◆ THE RECORDS ◆

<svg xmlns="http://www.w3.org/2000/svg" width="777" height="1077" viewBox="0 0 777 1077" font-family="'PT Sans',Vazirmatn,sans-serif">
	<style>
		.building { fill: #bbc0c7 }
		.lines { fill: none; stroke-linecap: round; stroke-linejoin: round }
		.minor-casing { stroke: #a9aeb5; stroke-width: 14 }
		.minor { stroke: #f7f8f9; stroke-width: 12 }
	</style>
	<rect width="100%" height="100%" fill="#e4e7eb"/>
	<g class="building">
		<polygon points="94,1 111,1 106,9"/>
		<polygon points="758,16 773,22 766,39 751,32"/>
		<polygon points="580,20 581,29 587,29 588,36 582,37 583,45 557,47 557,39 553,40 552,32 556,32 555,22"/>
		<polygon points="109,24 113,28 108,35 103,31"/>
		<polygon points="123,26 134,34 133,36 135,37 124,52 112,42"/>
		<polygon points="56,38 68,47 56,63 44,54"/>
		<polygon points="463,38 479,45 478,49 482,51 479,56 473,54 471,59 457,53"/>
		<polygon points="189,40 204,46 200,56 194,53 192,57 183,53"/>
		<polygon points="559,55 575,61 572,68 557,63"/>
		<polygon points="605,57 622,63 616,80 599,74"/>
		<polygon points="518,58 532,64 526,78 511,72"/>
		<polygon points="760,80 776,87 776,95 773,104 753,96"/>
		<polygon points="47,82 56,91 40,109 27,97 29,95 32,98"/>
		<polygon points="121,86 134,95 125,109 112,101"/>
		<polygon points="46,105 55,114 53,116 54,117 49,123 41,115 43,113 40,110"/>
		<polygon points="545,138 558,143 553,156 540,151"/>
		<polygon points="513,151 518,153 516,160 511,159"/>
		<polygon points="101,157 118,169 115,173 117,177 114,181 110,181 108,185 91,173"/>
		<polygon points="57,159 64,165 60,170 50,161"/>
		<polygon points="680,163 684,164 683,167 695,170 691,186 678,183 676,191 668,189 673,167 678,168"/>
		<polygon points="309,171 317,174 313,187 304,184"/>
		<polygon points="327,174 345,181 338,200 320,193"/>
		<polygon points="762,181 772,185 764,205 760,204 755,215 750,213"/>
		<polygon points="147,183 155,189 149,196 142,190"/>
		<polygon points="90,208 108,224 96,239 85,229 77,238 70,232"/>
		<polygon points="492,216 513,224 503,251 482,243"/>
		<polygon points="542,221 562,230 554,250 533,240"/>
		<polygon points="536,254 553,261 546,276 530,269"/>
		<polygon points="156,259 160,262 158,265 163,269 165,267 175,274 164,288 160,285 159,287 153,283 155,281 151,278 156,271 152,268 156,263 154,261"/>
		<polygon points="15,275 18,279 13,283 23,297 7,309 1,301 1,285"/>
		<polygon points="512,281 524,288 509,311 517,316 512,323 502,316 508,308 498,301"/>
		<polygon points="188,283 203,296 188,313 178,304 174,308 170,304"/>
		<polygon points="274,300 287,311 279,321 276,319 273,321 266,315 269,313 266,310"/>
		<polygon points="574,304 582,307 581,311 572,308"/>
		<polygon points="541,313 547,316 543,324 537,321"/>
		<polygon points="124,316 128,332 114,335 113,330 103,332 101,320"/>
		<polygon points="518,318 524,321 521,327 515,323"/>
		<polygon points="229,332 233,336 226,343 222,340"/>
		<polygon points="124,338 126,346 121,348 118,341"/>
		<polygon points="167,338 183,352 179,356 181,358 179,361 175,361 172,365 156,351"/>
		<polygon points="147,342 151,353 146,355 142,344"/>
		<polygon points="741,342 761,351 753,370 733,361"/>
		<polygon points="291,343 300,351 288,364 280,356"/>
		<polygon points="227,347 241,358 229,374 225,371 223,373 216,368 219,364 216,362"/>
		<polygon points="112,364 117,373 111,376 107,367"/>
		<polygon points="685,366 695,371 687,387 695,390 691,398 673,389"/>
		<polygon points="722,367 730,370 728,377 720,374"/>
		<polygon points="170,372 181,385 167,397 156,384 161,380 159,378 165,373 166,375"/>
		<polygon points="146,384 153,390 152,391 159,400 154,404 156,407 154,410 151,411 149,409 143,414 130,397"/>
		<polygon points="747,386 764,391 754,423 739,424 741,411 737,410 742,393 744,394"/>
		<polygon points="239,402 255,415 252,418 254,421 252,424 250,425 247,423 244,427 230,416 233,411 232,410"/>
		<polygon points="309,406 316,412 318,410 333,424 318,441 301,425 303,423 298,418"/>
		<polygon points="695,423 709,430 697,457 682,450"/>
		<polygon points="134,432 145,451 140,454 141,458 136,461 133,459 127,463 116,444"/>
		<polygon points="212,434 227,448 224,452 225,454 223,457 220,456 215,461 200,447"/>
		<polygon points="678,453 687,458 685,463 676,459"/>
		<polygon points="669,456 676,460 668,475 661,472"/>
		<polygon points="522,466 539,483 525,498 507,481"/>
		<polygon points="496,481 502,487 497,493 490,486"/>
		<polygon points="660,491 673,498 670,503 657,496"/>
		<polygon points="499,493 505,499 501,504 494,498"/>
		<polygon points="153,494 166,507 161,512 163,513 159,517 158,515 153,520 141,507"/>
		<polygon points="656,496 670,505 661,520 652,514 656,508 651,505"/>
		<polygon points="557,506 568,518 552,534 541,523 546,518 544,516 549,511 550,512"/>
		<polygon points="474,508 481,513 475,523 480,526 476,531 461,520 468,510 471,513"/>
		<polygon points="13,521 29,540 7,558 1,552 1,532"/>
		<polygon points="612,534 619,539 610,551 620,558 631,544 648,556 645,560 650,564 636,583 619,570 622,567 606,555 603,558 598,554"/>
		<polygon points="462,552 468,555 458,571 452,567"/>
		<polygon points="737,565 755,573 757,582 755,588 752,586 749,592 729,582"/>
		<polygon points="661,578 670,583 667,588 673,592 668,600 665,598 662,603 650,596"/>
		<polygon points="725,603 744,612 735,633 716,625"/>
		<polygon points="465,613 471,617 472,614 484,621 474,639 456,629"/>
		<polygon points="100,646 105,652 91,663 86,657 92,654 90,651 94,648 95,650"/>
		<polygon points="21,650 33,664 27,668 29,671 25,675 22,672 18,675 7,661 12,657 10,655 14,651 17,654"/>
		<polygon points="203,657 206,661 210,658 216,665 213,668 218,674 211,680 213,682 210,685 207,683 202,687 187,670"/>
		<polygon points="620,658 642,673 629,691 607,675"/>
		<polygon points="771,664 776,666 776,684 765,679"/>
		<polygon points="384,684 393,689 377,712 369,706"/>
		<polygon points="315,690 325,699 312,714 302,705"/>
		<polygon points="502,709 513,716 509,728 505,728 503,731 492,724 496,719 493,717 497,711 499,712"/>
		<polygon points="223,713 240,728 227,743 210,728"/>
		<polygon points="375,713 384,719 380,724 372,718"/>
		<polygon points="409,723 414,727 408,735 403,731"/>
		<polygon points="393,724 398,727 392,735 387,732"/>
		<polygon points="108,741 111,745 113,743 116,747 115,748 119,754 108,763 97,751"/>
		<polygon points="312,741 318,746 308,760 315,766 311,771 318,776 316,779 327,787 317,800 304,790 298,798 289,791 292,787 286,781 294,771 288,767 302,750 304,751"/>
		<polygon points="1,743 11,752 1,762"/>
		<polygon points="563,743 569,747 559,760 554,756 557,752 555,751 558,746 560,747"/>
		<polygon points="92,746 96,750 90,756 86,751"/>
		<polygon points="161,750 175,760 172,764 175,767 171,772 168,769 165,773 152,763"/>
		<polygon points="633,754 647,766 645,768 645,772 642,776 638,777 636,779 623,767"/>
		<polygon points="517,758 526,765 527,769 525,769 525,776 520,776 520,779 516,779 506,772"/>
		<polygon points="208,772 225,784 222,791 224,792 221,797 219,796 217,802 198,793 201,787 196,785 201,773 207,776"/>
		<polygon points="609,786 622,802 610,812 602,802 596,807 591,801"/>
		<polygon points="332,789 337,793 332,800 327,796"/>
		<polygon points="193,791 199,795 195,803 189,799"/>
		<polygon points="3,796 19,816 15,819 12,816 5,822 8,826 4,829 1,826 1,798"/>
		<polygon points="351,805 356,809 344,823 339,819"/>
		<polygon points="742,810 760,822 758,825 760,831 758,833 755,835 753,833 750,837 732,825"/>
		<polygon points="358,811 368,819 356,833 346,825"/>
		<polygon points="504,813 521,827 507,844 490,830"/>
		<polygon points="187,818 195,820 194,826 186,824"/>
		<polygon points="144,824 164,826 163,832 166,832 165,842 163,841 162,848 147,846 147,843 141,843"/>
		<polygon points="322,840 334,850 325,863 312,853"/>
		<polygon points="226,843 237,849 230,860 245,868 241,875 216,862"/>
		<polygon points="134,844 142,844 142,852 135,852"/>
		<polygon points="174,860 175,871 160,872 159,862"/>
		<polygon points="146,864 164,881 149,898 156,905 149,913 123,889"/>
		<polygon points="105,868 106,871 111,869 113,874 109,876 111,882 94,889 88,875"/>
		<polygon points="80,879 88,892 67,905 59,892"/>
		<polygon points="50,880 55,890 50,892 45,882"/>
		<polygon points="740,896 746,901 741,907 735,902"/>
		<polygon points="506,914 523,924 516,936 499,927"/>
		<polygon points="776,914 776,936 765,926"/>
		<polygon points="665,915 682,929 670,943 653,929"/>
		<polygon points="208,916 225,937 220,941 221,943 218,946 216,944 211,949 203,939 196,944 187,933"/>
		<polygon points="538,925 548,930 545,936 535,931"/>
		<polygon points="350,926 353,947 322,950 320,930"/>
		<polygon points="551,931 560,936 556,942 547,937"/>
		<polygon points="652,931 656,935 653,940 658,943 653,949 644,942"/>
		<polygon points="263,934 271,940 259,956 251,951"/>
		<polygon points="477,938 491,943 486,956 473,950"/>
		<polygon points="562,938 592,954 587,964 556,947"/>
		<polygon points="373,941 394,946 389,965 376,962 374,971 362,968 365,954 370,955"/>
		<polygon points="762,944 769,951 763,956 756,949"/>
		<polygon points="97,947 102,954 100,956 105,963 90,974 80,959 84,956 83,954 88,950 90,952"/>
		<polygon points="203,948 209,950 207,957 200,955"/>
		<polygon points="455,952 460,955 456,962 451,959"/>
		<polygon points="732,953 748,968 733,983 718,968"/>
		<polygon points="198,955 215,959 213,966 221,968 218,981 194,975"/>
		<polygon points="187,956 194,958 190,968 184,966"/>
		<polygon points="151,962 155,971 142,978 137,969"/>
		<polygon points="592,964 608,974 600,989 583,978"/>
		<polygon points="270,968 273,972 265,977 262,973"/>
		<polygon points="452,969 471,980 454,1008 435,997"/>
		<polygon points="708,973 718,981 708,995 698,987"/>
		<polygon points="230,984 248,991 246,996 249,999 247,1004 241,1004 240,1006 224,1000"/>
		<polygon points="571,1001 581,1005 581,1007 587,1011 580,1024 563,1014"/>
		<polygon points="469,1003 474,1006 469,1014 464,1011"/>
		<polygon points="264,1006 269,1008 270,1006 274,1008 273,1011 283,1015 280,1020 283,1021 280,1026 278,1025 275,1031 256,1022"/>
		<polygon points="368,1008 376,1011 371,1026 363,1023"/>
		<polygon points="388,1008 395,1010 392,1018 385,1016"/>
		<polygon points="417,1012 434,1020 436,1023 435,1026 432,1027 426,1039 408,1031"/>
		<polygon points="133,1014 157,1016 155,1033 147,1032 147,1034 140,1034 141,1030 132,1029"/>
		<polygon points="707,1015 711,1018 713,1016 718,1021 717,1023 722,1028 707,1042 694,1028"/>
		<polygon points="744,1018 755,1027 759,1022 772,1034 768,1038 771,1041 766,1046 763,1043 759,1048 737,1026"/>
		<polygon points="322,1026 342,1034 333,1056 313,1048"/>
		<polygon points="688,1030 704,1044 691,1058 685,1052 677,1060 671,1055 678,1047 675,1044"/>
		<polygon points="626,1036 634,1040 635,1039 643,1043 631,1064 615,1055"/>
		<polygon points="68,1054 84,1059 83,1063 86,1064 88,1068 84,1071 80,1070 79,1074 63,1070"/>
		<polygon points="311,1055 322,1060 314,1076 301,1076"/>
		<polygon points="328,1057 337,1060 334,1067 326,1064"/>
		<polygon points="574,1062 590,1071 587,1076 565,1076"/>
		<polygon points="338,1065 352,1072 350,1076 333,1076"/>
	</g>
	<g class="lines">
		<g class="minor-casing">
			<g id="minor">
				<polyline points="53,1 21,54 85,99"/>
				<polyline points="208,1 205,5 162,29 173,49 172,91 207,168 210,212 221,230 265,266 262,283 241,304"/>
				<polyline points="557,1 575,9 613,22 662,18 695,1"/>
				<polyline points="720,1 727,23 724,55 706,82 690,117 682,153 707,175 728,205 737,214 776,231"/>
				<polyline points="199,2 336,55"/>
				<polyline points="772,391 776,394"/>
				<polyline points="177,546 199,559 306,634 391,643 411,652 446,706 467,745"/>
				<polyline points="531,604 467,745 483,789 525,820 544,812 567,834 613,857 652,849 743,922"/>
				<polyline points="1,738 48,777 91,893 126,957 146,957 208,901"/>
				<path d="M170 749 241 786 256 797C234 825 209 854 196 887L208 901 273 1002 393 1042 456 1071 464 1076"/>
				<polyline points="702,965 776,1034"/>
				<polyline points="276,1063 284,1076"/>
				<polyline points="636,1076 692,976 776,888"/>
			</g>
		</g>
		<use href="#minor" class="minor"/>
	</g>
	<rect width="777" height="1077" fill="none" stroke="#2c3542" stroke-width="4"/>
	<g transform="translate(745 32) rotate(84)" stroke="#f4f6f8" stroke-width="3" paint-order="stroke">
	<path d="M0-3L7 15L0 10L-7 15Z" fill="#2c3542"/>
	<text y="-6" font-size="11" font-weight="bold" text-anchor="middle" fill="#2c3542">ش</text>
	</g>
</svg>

◆ WHAT YOU ARE ASKED TO DO ◆
Where a line of the listing holds the string "lines", copy that line.

◆ ANSWER FOR THIS EXERCISE ◆
		.lines { fill: none; stroke-linecap: round; stroke-linejoin: round }
	<g class="lines">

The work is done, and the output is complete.